PROJECT SUMMARY
Huntington’s disease (HD) is a neurodegenerative disease that primarily affects the striatum, a brain region
that controls movement and some forms of cognition. Patients manifest a myriad of motor, cognitive, and
neuropsychiatric symptoms, the latter being the most burdensome. Apathy is the most prevalent
neuropsychiatric symptom in HD and is strongly associated with cognitive dysfunction and suicide, which is
the third most common cause of death in HD. The treatment of apathy should be a priority in the clinical
care of HD patients, but the etiology or pathophysiology of apathy in HD is unknown. The goal of this
proposal is to fill this gap in knowledge and provide insights into the cellular mechanisms that regulate
apathy in HD. This is crucial to develop effective treatments to prevent unnecessary deaths and improve
the quality of life of HD patients. Studies in the general population have shown that systemic inflammation
and white matter (WM) lesions are risk factors for apathy. Increased inflammation and WM atrophy are
found in the striatum of patients and mouse models of HD and we and others have shown that dysfunction
of striatal astrocytes in HD plays a critical role in these processes.

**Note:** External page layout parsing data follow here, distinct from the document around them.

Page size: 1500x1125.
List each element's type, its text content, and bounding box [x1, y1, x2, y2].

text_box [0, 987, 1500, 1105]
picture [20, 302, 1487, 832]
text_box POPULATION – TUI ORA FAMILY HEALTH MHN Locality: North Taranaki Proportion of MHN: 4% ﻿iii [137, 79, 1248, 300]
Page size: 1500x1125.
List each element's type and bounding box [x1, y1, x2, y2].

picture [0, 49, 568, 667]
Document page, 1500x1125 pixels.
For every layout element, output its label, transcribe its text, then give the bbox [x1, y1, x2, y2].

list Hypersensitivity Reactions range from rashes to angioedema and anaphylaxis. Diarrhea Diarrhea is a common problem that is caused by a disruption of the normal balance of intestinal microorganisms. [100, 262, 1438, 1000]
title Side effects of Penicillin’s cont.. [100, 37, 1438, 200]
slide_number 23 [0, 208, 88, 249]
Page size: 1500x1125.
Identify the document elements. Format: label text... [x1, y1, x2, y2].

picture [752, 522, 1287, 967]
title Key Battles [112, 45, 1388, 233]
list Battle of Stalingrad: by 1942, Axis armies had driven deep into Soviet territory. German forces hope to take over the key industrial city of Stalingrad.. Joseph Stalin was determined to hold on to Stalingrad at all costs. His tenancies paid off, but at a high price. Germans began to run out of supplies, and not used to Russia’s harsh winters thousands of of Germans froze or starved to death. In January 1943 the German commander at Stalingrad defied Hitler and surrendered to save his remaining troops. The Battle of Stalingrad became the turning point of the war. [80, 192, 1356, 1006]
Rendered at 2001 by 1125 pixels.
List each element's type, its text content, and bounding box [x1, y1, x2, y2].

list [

Astrocyte dysfunction has previously
been associated with mood disorders, but whether striatal astrocytes regulate apathy in HD is unknown.
We recently showed that a subpopulation of striatal reactive astrocytes expressing the glial fibrillary acidic
protein (GFAP+), but not other known astrocyte markers, are clustered around a subset of axon bundles
(WM fascicles) traversing the dorsomedial striatum (DMS) of a mouse model of HD (zQ175), a
phenomenon that increased with disease severity. The DMS along with regions of the medial prefrontal
cortex (mPFC) are interconnected and regulate motivation-related behaviors such as apathy. Based on this
evidence we hypothesize that a specialized population of GFAP+ astrocytes accumulate on WM fascicles
derived from the mPFC and traversing the DMS in HD, causing WM atrophy and apathy related behaviors.
To test this hypothesis, we will conduct three complementary aims: Aim 1) we will identify the origin of WM
fascicles associated with GFAP+ astrocytes in the DMS of HD mice using anterograde viral tracing
analyses from injections conducted in different cortical regions and GFAP immunostaining analyses, Aim
2) we will characterize the astrocytes associated with WM in the DMS of HD mice using coupled spatial
transcriptomics and proteomic analyses using the Nanostring nCounter system, and Aim 3) elucidate the
effect of ablating WM associated striatal astrocytes in the regulation of WM atrophy and apathy by using an
astrocyte selective viral expression of the diphtheria toxin fragment A in the DMS of HD mice. Successful
completion of this proposal may reveal a new mechanistic connection between WM atrophy, striatal gliosis,
and apathy in HD and will serve the basis for future functional characterization analyses of WM-associated
astrocytes to start uncovering new ways to treat neuropsychiatric symptoms in HD.